Front/back cursor convention. By convention, consuming jobs construct a writable DurableCursor as the “front” (their own progress watermark) and a read-only cursor — either a MemoryCursor.CreateMax() or an AggregateCursor over HttpReadCursor instances — as the “back” (the upper bound they must not exceed). The collector only processes catalog commits whose timestamps are strictly greater than front.Value and less than or equal to back.Value.
Parallel load in AggregateCursor.AggregateCursor.Load calls Task.WhenAll over all inner cursors before computing the minimum. This means all remote or storage reads happen concurrently, keeping startup latency proportional to the slowest single cursor rather than the sum of all cursors.

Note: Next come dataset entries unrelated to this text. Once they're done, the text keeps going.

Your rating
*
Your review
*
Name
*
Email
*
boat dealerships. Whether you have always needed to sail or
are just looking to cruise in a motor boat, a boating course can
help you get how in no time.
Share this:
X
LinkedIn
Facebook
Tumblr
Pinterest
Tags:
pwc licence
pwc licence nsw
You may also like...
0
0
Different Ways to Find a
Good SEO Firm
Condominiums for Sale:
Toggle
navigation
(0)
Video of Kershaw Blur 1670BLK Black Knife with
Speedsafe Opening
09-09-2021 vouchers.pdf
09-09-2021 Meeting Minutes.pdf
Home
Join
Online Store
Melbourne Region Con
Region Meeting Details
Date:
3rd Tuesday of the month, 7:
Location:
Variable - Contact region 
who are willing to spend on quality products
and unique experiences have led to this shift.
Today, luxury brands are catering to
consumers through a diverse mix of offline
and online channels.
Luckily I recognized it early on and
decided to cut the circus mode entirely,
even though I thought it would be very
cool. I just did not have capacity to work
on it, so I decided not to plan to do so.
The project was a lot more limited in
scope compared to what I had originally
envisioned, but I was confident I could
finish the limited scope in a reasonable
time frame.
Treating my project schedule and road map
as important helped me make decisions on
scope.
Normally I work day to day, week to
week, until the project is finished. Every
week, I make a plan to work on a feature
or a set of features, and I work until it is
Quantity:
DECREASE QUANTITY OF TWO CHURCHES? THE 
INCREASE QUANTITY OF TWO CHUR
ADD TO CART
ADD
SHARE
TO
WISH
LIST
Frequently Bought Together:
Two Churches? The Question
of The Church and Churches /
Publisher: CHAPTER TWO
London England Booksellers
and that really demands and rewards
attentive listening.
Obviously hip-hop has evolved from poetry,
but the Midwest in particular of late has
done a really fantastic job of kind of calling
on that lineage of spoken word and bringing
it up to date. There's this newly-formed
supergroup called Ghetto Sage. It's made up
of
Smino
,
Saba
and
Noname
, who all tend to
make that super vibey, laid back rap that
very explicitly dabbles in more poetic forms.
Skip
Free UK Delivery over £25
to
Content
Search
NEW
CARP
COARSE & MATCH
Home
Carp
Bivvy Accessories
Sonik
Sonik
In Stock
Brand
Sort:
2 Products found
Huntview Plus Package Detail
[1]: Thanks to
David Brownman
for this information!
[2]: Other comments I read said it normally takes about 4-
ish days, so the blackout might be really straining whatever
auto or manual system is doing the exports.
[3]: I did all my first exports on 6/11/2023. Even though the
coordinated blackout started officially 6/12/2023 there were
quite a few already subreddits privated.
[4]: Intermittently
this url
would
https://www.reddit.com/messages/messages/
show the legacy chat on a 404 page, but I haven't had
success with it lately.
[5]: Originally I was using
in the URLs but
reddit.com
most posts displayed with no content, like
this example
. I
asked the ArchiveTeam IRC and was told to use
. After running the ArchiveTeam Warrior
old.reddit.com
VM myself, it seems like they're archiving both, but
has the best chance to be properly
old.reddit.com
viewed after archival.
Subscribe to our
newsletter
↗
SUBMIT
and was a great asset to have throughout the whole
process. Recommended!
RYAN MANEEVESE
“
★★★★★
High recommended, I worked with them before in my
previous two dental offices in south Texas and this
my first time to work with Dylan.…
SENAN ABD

DurableCursor uses Newtonsoft.Json at runtime despite the System.Text.Json package reference. The implementation imports Newtonsoft.Json.Linq for JObject parsing. The System.Text.Json package reference appears to be a forward-compatibility or transitive-alignment declaration rather than the active serializer.
MemoryCursor.CreateMin() is useful for collector runs that should process the entire catalog history (no lower bound restriction), while MemoryCursor.CreateMax() is used as the “back” cursor when a job has no upstream dependency and should process up to the latest available catalog commit.
HttpReadCursor creates a new HttpClient per Load call. Each invocation of Load constructs and disposes an HttpClient within a using block. For jobs that load cursors infrequently (typically once per run), this is acceptable, but callers should be aware that it does not reuse connections across multiple loads.